Generative AI for employee onboarding – a (mostly) safe bet
Employee onboarding has been identified as one of the most suitable applications for Generative AI. Algorithms can learn almost everything a new employee needs to know, ranging from information about the company’s product and solutions to internal processes and procedures.
A new employee can ask a ChatGPT-like tool-specific onboarding question (please explain to me how to use this benefit) and get an answer that is based on what the algorithm understands about the specific employee (you will be eligible in 6 months). This enhances the user experience through a positive self-service experience.
The reason why the use of ChatGPT is considered a relatively safe bet is that the information exposed to the algorithm can be limited to vetted content. There was a recent case of a lawyer who used ChatGPT for legal research and filed a briefing with fake cases.
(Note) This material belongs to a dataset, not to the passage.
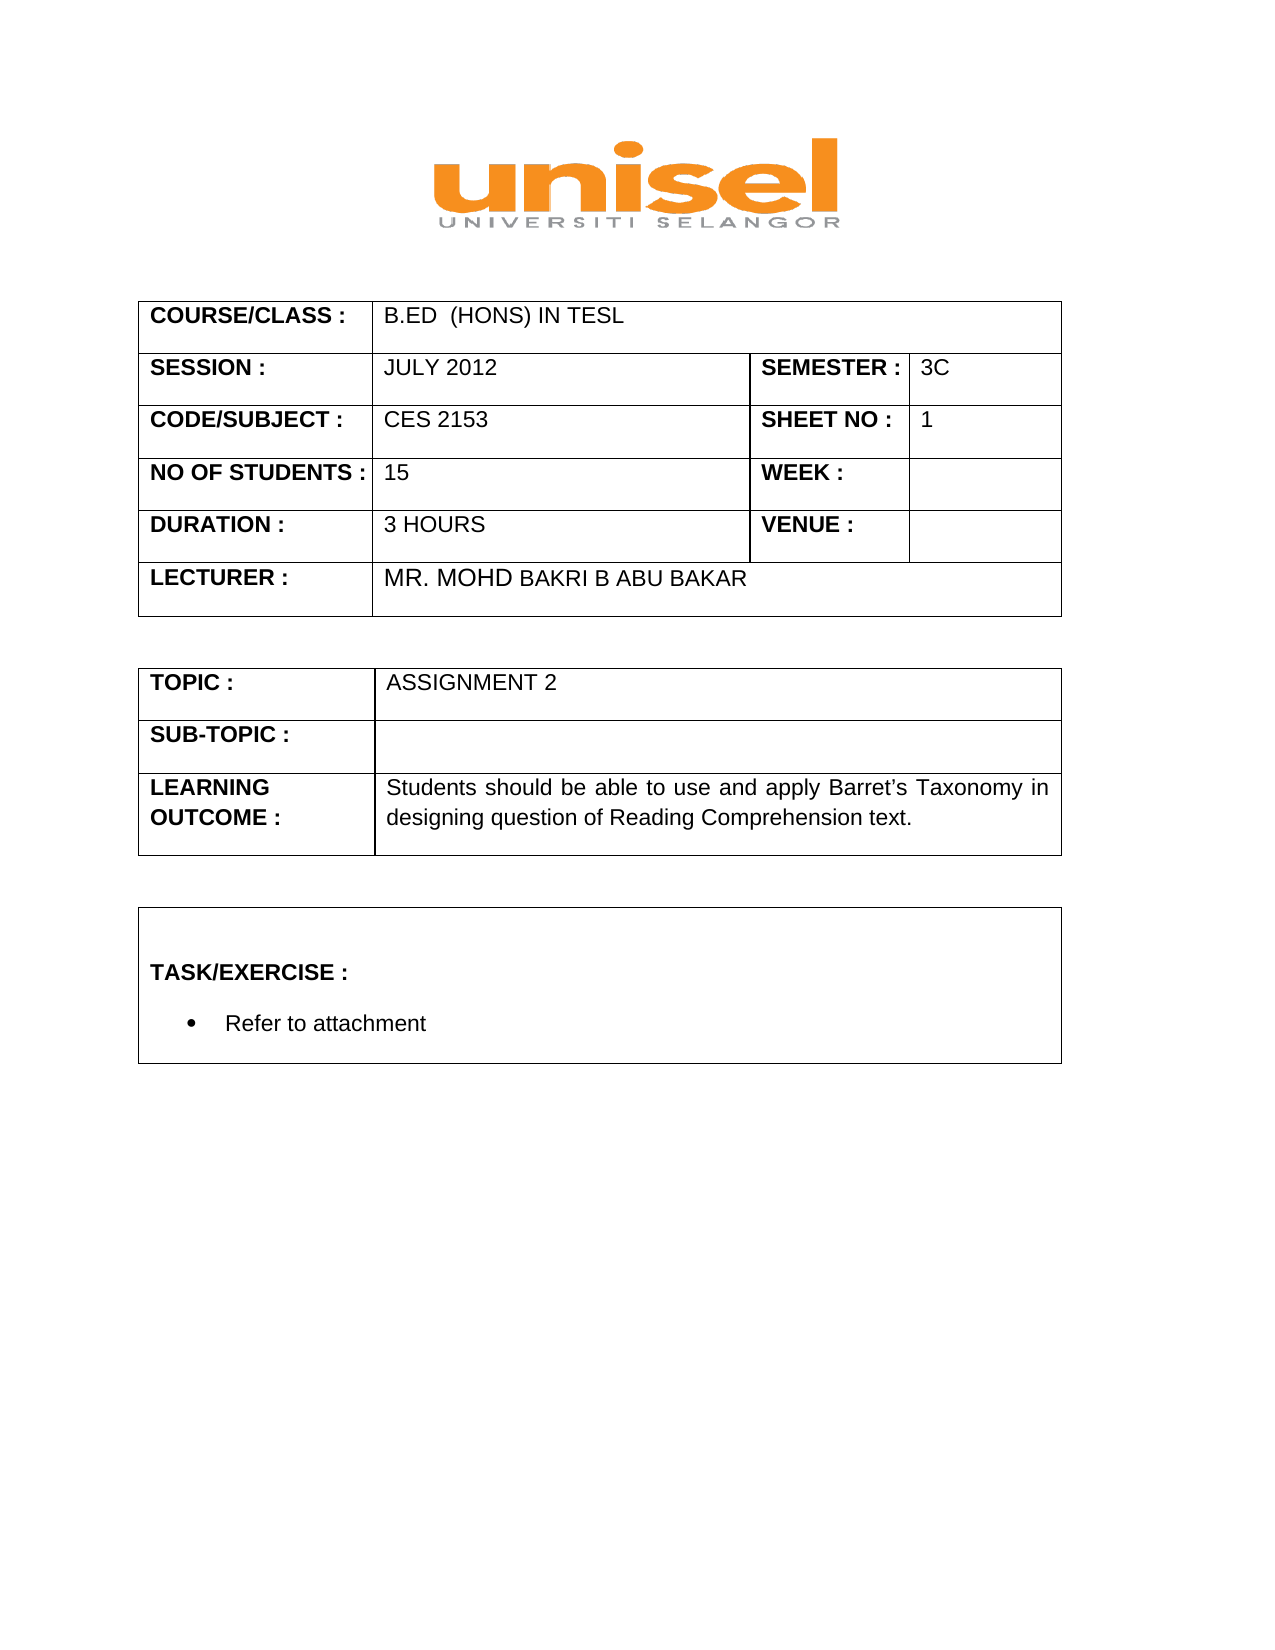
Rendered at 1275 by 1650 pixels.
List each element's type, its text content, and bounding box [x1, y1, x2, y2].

The problem with using the public ChatGPT is that it's difficult to control the information that is accessed and used to generate the answer. But if HR limits the learning on generative AI to specific materials that have been manually controlled, then this key concern can be mitigated.
As with all new technologies, the best practice advice is to always proceed with care, but Generative AI seems to have a promising future for employee onboarding.
Using AI for Predictive Behavioral Analytics
A Machine Learning algorithm extracts hundreds of variables from both the HRIS and IT systems including job role, tenure, age, site, email, and calendar usage patterns. The algorithms are trained to look for normal behavior patterns and then to find signals of abnormal patterns.
For instance, if there is a spike in hours worked, Behavioral People Analytics can be used to detect a burnout risk.
The type of analysis described here can be applied to multiple risk factors. For instance, the data can show that one person is at risk of resignation based on the infrequency of communication with their direct manager whereas another person is at risk of resignation because their manager is communicating excessively.
The potential of Behavioral People Analytics is significant because it can be used to detect talent risks such as attrition or disengagement.
But of course, human behavior is complex. Behavioral People Analytics is a powerful tool, but it needs to be administered and controlled by humans who can provide context to behavior. The person who is working too many hours may not be at risk of burnout because they are supporting a critical project which is important to their personal and professional development. The person who seems isolated may be laser-focused on an important deadline and has temporarily limited their communications with team members. Automatically Intervening because an algorithm suggests so can be disruptive or even harmful to the individual’s performance or well-being.
Behavioral People Analytics is a powerful tool, but it requires context and human insights if it is to be used effectively. People managers can evaluate these risks and benefits for better productivity and outcomes.
Summary and Conclusion: the devil is in the details
The relationship between AI and HR is still in its infancy because traditionally HR has been a late adopter of AI-based solutions. But as AI becomes more widespread and the HR cases more prevalent, we expect to see a convergence between HR-Tech and AI.
As to the original question: What will AI do for HR professionals? AI can be a great enabler of change, but it should come with guardrails. Used in the right way, AI can help replace manual or repetitive processes or find insights that can improve the lives of employees or change the business.
AI can enhance the relationship of the HR professional and the People manager for better business outcomes.